Pourtant, un enjeu plus structurant reste largement absent : la France gouverne-t-elle
encore à la bonne échelle ?
Avec 34 955 communes,
dont 84% comptent moins de 2 000 habitants, la France se distingue fortement de
ses voisins européens. La Cour des comptes évoque régulièrement un « trop grand
nombre de trop petites communes ». Pour autant, les expériences étrangères
montrent que les fusions administratives ne produisent pas automatiquement des
économies significatives ni une amélioration claire des services publics.
Pour Tra Tran, le vrai sujet n’est pas financier, mais stratégique : l’économie, l’emploi,
le logement et les mobilités ne s’organisent plus seulement à l’échelle
communale. « Les habitants vivent dans des bassins de vie ; les actifs
travaillent majoritairement hors de leur commune de résidence et les pratiques
sociales dépassent largement les frontières administratives. Autrement dit, les
décisions prises commune par commune produisent des effets systémiques à une
échelle plus large — sans toujours être pilotées comme telles », explique-t-elle.
La France dispose
pourtant déjà d’un levier institutionnel : les intercommunalités (EPCI),
généralisées depuis 2015. Elles couvrent mieux les bassins de vie et d’emploi.
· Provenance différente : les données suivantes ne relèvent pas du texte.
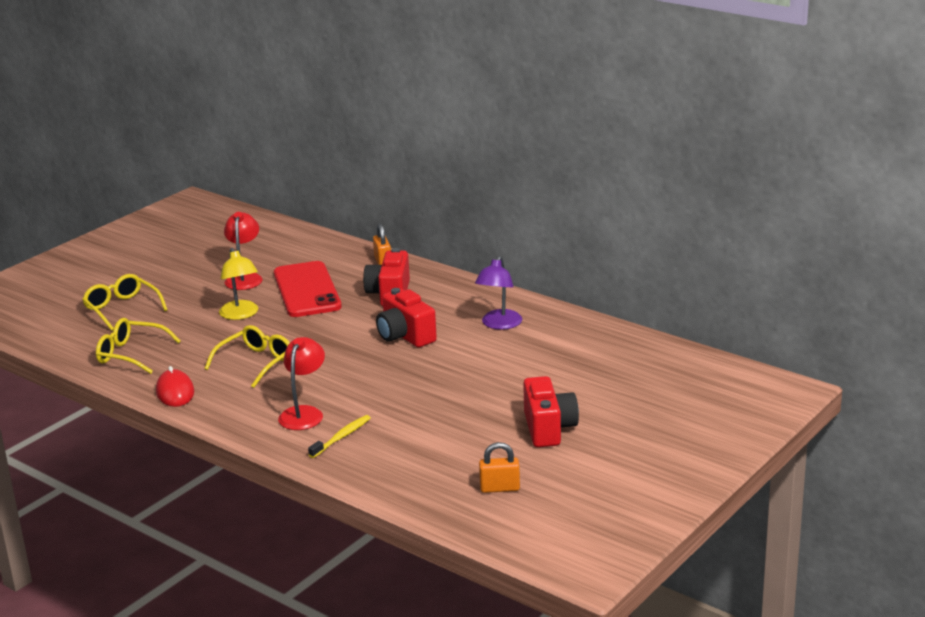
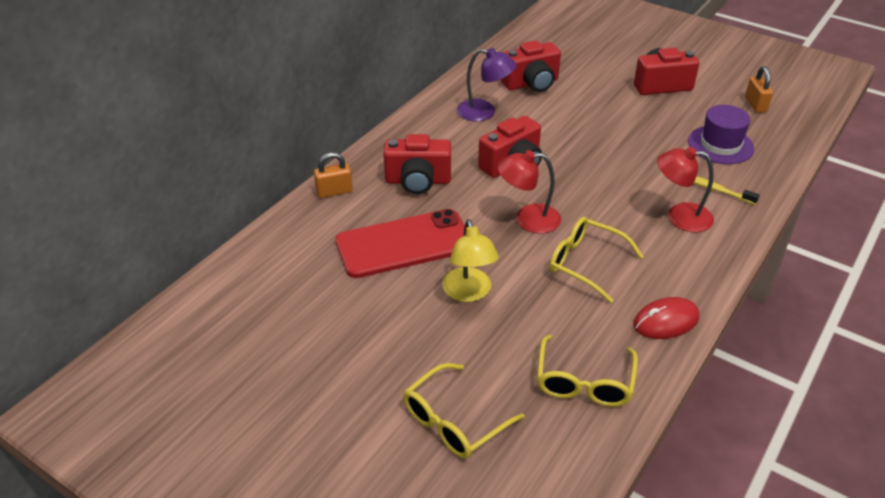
camera: 95 degrees left, 15 degrees up
yellow lamp [219,248,258,320] -> yellow lamp turned 105 degrees clockwise [442,219,499,302]
red lamp [224,212,262,290] -> red lamp moved to [498,150,561,234]
none -> red camera [501,40,561,92]
none -> purple hat [688,105,754,164]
Mais, comme le souligne la Cour des comptes, cette architecture demeure
complexe et peu lisible pour les citoyens. L’intercommunalité reste souvent
perçue comme un outil technique de mutualisation et de transfert de compétences
plutôt qu’un véritable niveau stratégique.
L’enjeu des municipales
pourrait donc être reformulé : comment transformer l’intercommunalité en
outil de pilotage stratégique des bassins de vie ?
Selon Tra Tran,
plusieurs pistes concrètes émergent :
• Identifier trois priorités stratégiques de
développement socio-économique au niveau de chaque EPCI, alignés entre les
communes, et en lien avec la stratégie régionale et nationale afin de préparer
le futur,
• Définir des objectifs et résultats clés
mesurables :
l’accès effectif aux services essentiels (logement, soin, éducation, etc.), la
taille effective du marché du travail (accès effectif à l’emploi), progression
de développement économique des secteurs prioritaires (investissement, emploi,
innovation),
• Mettre en place un tableau de bord public affichant les
résultats par commune, avec revue semestrielle et actions correctives.
À l’approche de 2026, ce déplacement du débat pourrait redéfinir les enjeux des élections municipales : non plus seulement gérer l’existant, mais organiser durablement le développement et la cohésion des territoires.